**WHAT THIS TASK INVOLVES:** All that is needed is the run of lines from the top of the entries to the line with "left elbow: (335, 462)", that line included, repeated exactly and free of pictures.

**DATA SUPPLIED:**
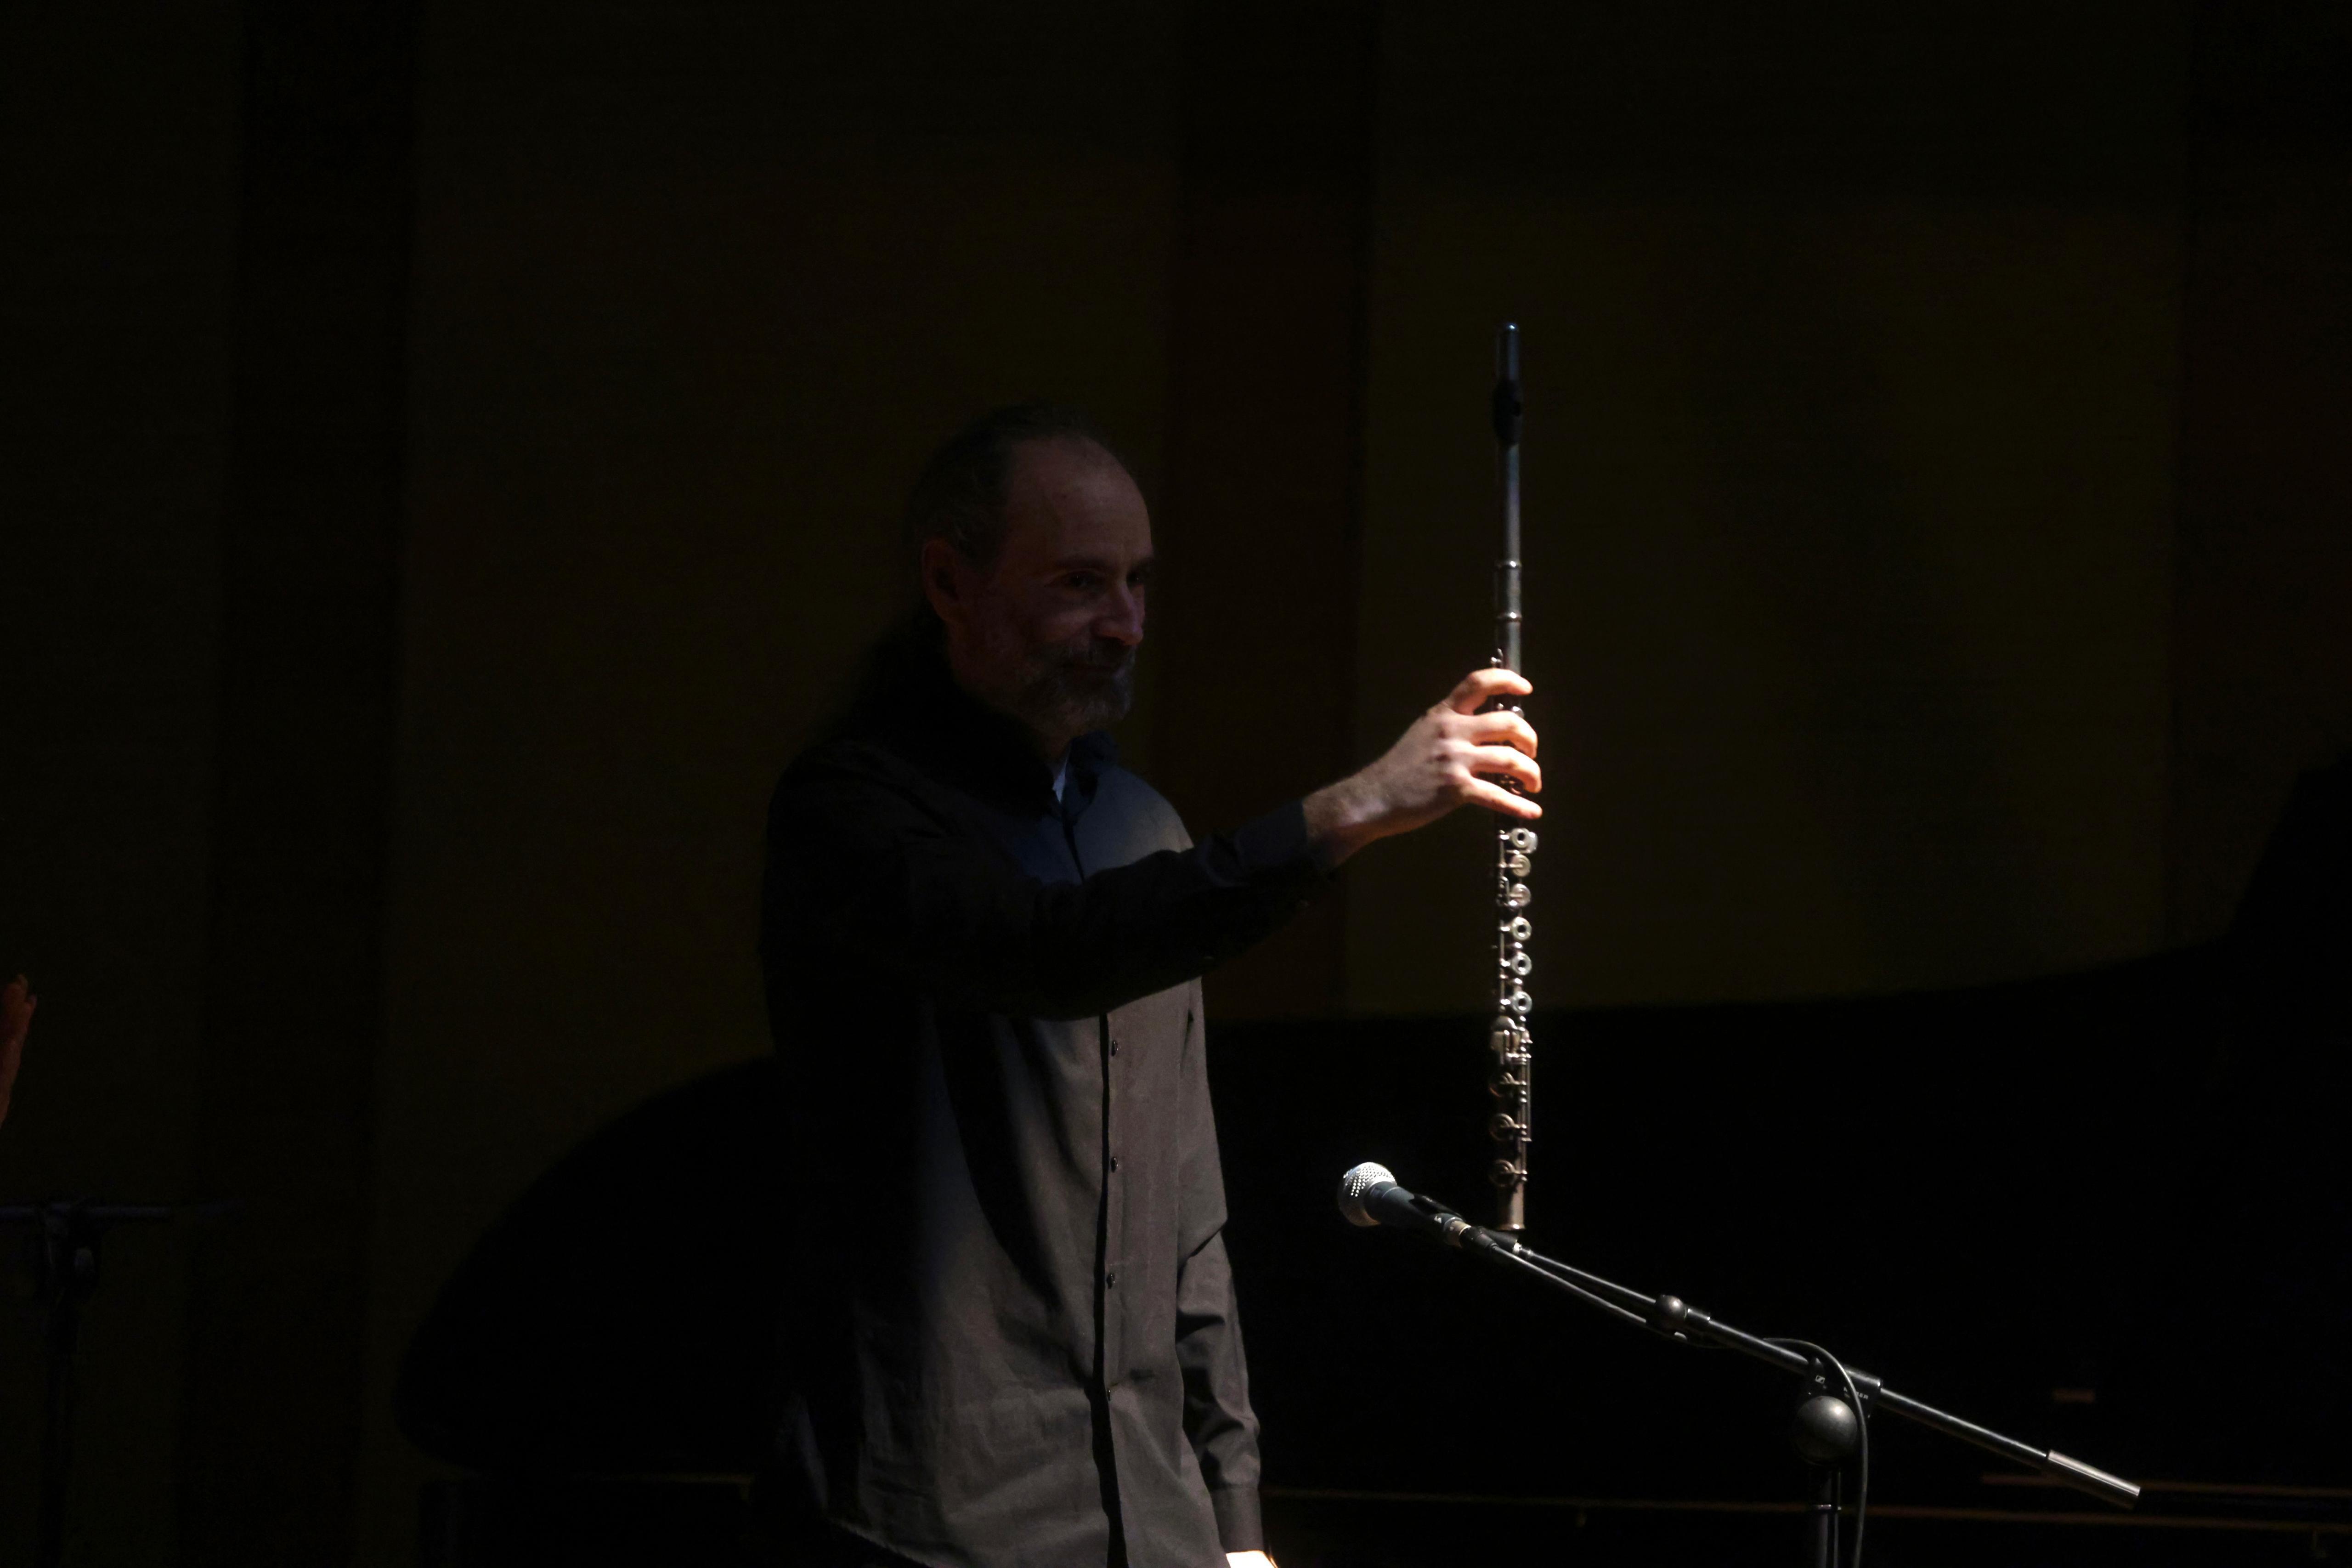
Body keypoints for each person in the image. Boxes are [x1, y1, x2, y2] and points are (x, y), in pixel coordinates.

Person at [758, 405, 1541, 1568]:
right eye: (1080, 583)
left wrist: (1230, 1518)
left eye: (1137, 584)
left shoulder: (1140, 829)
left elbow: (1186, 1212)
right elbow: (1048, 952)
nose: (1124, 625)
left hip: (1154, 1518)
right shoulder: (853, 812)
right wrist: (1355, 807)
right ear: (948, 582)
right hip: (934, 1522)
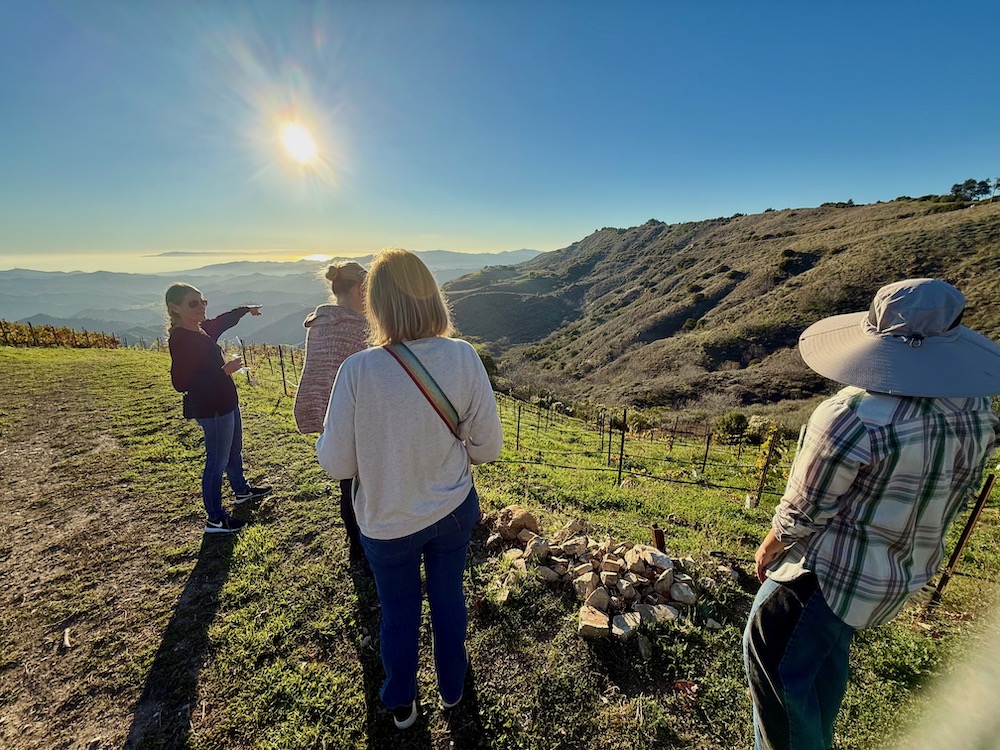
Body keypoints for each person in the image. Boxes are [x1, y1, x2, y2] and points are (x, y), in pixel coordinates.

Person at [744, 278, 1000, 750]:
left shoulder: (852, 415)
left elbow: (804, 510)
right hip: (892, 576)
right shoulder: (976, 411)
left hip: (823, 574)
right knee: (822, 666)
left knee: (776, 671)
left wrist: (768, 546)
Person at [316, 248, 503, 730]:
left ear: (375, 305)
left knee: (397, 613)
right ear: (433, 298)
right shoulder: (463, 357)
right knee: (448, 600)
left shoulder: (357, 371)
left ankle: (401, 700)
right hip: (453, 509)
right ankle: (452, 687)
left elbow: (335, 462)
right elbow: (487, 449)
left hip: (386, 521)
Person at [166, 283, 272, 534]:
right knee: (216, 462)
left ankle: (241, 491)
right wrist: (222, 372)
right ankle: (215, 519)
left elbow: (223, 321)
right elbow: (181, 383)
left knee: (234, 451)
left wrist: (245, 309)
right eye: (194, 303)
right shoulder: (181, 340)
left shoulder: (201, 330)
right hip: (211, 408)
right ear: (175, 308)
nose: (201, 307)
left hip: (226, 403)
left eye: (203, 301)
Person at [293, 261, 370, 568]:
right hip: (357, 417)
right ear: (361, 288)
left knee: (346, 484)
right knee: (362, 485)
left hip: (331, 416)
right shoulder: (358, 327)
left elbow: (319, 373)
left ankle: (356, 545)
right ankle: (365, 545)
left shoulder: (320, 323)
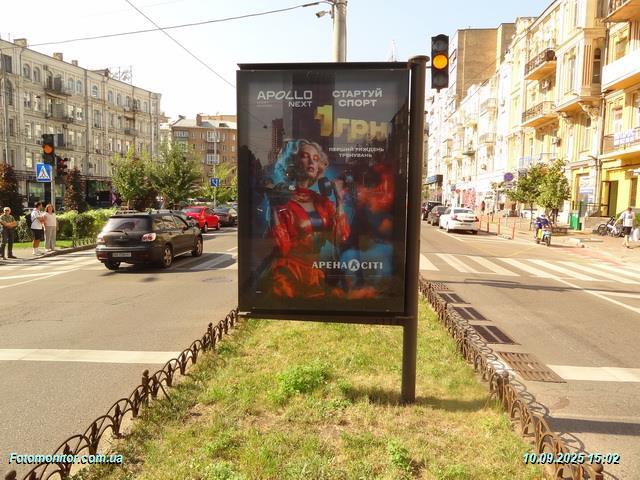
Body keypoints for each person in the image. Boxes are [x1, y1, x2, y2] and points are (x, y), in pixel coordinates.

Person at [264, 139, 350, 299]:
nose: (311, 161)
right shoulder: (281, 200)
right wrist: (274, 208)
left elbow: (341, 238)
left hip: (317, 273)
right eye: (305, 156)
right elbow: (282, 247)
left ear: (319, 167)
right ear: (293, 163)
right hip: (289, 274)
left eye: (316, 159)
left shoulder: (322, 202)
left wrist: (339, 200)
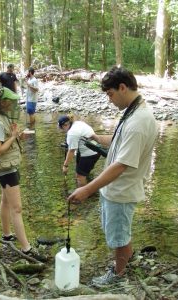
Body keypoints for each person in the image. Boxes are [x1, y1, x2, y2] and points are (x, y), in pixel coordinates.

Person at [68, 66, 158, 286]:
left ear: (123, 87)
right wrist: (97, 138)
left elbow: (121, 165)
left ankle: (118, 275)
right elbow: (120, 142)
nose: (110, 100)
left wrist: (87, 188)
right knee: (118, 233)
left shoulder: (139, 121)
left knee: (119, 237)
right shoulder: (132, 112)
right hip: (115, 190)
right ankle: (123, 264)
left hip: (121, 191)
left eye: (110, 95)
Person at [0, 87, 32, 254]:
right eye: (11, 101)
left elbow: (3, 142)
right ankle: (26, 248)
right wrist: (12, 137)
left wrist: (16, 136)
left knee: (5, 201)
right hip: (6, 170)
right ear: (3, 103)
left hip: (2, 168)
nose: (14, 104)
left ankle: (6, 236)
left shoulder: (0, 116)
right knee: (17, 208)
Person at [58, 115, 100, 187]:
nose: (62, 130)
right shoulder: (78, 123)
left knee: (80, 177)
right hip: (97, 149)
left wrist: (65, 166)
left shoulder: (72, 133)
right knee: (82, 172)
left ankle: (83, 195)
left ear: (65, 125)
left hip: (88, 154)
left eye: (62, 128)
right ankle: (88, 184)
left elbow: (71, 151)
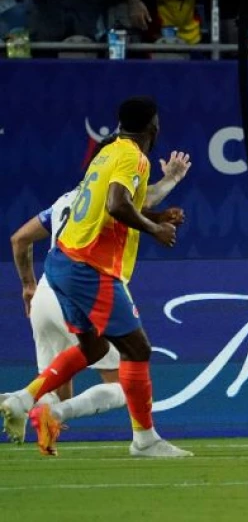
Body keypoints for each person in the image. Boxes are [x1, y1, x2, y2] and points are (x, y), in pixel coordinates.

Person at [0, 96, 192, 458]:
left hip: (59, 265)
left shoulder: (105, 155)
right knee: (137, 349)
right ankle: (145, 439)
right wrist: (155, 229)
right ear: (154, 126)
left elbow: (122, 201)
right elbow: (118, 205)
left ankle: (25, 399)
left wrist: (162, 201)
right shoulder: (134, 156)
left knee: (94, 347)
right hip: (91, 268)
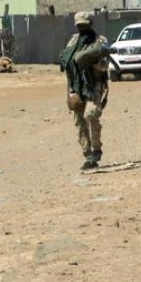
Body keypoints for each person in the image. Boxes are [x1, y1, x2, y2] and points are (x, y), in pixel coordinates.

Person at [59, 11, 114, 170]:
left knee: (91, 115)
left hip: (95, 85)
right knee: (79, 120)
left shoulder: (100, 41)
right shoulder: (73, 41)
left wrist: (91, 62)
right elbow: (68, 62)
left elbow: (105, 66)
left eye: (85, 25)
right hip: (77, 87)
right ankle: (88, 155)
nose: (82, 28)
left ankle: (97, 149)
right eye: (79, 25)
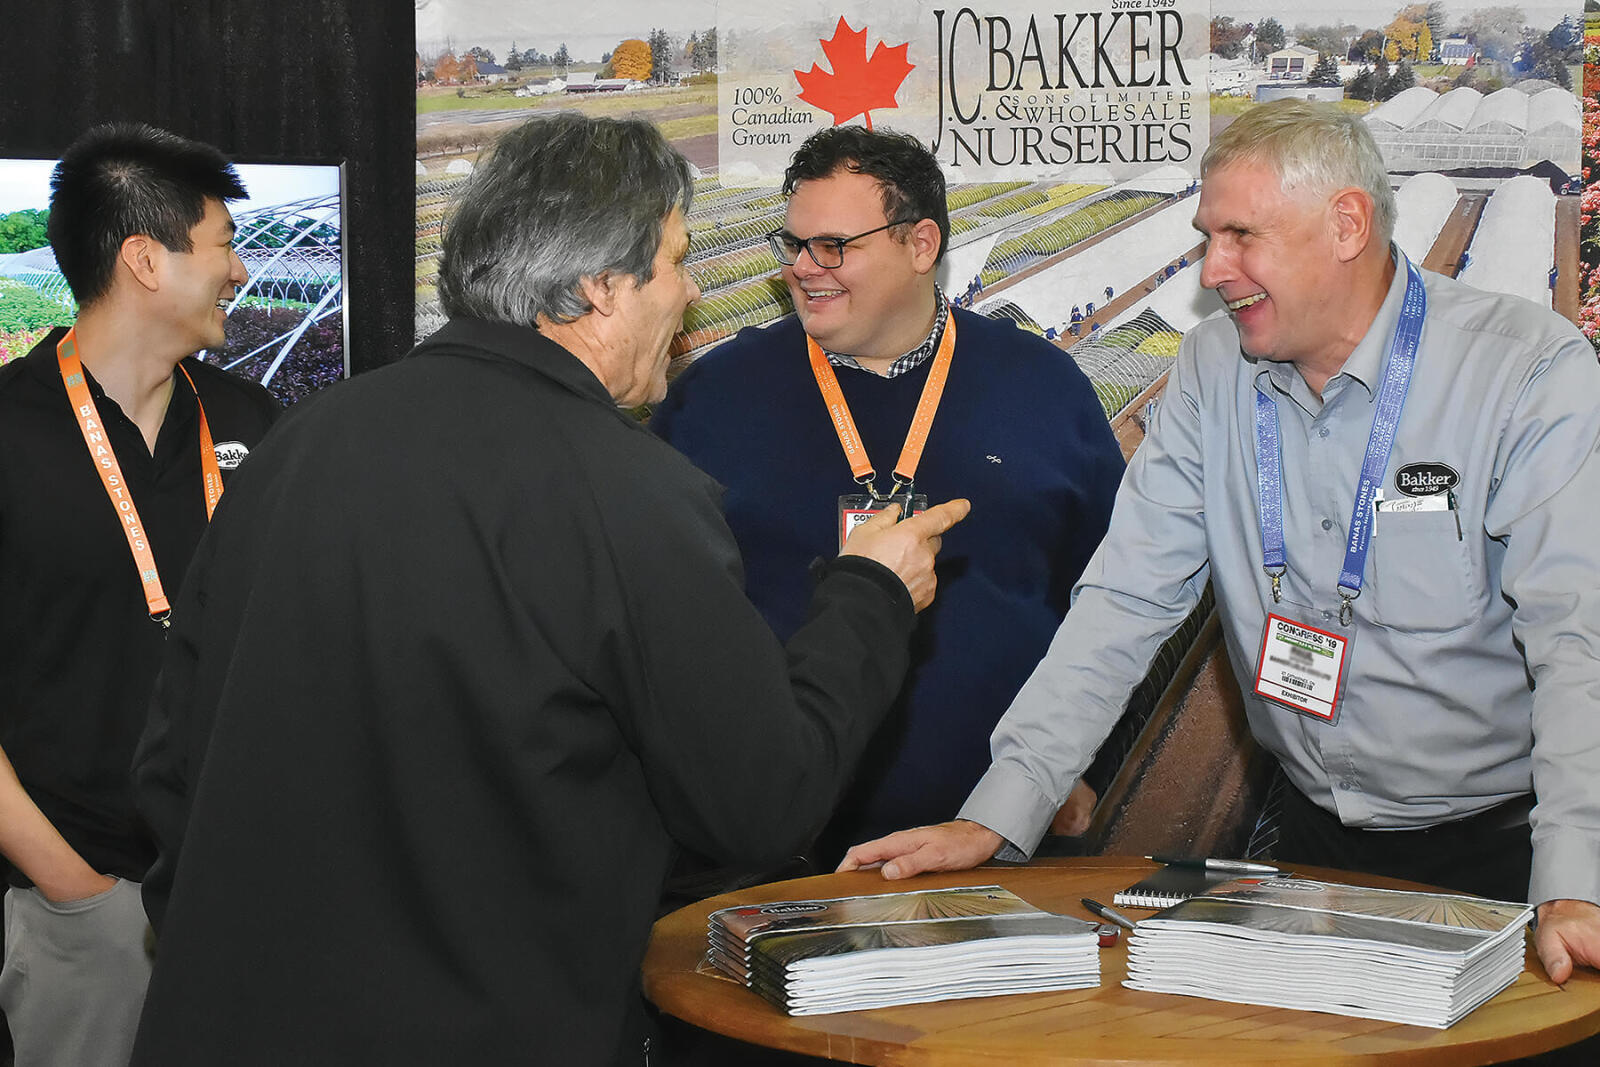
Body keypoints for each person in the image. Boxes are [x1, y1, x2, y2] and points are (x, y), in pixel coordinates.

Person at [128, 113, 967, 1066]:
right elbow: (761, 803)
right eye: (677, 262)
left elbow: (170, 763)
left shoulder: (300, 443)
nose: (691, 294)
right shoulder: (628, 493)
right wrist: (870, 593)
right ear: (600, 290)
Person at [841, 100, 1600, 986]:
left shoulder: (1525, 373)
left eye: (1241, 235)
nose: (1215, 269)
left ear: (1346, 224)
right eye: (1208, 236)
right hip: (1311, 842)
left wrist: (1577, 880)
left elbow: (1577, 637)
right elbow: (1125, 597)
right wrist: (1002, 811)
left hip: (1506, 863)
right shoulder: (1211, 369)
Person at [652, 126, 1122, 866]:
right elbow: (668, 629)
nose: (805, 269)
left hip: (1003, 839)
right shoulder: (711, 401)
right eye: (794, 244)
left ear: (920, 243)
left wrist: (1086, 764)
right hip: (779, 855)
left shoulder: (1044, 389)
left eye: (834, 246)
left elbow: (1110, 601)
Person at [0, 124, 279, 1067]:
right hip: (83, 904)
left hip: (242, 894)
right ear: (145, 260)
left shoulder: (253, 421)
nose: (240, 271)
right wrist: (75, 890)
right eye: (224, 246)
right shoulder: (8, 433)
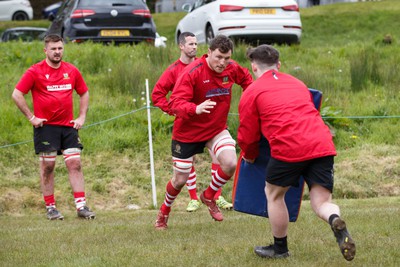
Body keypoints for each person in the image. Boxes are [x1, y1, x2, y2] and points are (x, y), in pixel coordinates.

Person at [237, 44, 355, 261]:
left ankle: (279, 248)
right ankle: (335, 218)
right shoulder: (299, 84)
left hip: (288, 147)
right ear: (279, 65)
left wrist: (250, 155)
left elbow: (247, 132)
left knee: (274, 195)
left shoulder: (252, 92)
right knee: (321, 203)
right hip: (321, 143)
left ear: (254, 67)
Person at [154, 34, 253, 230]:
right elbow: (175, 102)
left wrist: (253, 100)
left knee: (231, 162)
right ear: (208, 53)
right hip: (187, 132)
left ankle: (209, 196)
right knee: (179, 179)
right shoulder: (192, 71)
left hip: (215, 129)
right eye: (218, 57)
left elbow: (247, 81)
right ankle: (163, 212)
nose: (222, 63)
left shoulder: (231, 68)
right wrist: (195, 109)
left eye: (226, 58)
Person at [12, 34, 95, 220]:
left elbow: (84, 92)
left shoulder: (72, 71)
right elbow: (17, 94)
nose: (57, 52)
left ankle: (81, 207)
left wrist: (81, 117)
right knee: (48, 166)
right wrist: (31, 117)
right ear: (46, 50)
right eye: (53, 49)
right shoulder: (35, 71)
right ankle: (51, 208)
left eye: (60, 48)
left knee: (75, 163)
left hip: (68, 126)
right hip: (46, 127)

**ANSWER AREA:**
Body keypoints for each person in the image. Boxes are [x1, y1, x2, y2] and points are (x, y), in pixel coordinates.

Person at [758, 405, 1541, 1568]:
right eye: (1080, 583)
left wrist: (1230, 1518)
left eye: (1137, 584)
left shoulder: (1140, 829)
left elbow: (1186, 1212)
right elbow: (1048, 952)
nose: (1124, 625)
left hip: (1154, 1518)
right shoulder: (853, 812)
right wrist: (1355, 807)
right ear: (948, 582)
right hip: (934, 1522)
Body keypoints for each person in the image. Boxes are [x1, y1, x2, y2] and points are (x, y), in pixel coordinates.

Person at [744, 278, 1000, 750]:
left shoulder: (852, 415)
left elbow: (804, 510)
right hip: (892, 576)
right shoulder: (976, 411)
left hip: (823, 574)
right knee: (822, 666)
left knee: (776, 671)
left wrist: (768, 546)
Person at [316, 248, 503, 730]:
left ear: (375, 305)
left knee: (397, 613)
right ear: (433, 298)
right shoulder: (463, 357)
right knee: (448, 600)
left shoulder: (357, 371)
left ankle: (401, 700)
right hip: (453, 509)
right ankle: (452, 687)
left elbow: (335, 462)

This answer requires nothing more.